I got this one off e-bay out of curiosity. A real christmass tree watch, full of "diamonds" and a multifaceted acrylic crystal. The dial is marked Seiko "Electra". Below the 6 is a proud "Hong Kong".

Inside is a regular manual wind movement with no real readable anything on it. Looks a bit like blunt punches were used in attempting to mark it.

Could this be a Seiko knock-off? I did not know the Chinese were into making copies of Seiko's.


----------



## Stan (Aug 7, 2003)

Sounds like it might be a rip mate.


----------



## marius (Mar 11, 2005)

Stan. I paid $11-00 for it, shipping included. I thought it worth satisfying my curiosity. It came in what looks like it could be its original box. The box has the same crest pattern inside that is on the back of the watch; with a very self-conscious lion on the left and what looks like a horse on the right. When I lifted the mounting base inside the box, to see if there may be some paperwork hidden, I found that the box is actually made of metal. I also think that I found what the "Electra" was supposed to mean; the inside of the box lid claims that the watch has a "25 unbreakable mainspring" and was "electronically timed".

It is running too..









Where else could you get that much questionable information for $11?


----------



## Stan (Aug 7, 2003)

Marius,

For that much money I would just enjoy it.









It may be a fake but it's still an interesting peice of history. People have acctually thought enough of Seiko to fake them?

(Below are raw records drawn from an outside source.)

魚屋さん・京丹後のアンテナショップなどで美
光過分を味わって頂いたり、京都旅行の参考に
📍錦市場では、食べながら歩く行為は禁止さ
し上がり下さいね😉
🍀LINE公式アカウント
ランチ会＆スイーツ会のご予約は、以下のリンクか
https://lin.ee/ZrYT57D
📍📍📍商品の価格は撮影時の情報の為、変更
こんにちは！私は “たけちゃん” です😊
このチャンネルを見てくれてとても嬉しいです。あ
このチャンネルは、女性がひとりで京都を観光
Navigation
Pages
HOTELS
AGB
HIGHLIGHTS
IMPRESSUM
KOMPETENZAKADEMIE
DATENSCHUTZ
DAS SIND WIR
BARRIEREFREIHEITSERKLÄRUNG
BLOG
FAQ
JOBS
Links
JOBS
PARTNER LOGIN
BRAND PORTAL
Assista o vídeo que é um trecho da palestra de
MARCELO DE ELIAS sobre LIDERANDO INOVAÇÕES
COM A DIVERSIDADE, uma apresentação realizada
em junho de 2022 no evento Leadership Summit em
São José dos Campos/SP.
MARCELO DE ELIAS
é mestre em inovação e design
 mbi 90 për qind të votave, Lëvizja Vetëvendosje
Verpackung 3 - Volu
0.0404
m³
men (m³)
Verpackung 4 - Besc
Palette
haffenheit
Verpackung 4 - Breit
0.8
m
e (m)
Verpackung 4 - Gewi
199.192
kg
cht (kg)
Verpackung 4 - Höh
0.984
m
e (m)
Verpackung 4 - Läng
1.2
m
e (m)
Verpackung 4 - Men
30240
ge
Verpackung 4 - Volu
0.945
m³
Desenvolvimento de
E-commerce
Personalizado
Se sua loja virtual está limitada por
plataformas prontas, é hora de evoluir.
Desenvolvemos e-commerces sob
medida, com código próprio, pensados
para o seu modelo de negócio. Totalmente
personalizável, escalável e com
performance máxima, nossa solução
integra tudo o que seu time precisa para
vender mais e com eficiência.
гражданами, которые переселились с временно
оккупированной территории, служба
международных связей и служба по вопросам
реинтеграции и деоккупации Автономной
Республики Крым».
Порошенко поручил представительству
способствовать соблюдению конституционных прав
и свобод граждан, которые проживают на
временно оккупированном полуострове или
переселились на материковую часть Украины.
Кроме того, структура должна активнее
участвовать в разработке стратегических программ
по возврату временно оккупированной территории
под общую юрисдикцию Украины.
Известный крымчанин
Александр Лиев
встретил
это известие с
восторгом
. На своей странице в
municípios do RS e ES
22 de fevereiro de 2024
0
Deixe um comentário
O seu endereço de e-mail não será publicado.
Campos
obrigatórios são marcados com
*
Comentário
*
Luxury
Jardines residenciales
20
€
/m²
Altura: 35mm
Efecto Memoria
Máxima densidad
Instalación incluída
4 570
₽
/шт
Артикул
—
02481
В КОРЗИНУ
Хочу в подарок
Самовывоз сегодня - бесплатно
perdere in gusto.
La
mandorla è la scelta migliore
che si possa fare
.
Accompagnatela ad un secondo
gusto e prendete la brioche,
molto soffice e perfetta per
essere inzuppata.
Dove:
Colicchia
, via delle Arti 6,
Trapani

Seiko must make a good product then?

It sure does in my humble oppinion.


----------



## marius (Mar 11, 2005)

Stan said:


> Marius,
> 
> For that much money I would just enjoy it.
> 
> ...


Hey, I personally think enough of Seiko to have faked one if I could!!









I never would have thought any watch company would though. I think it is an interesting watch, money well spent. (money not spent on a watch, ANY watch, has a tendency to easily end up running down a porcelain wall somewhere anyway.


----------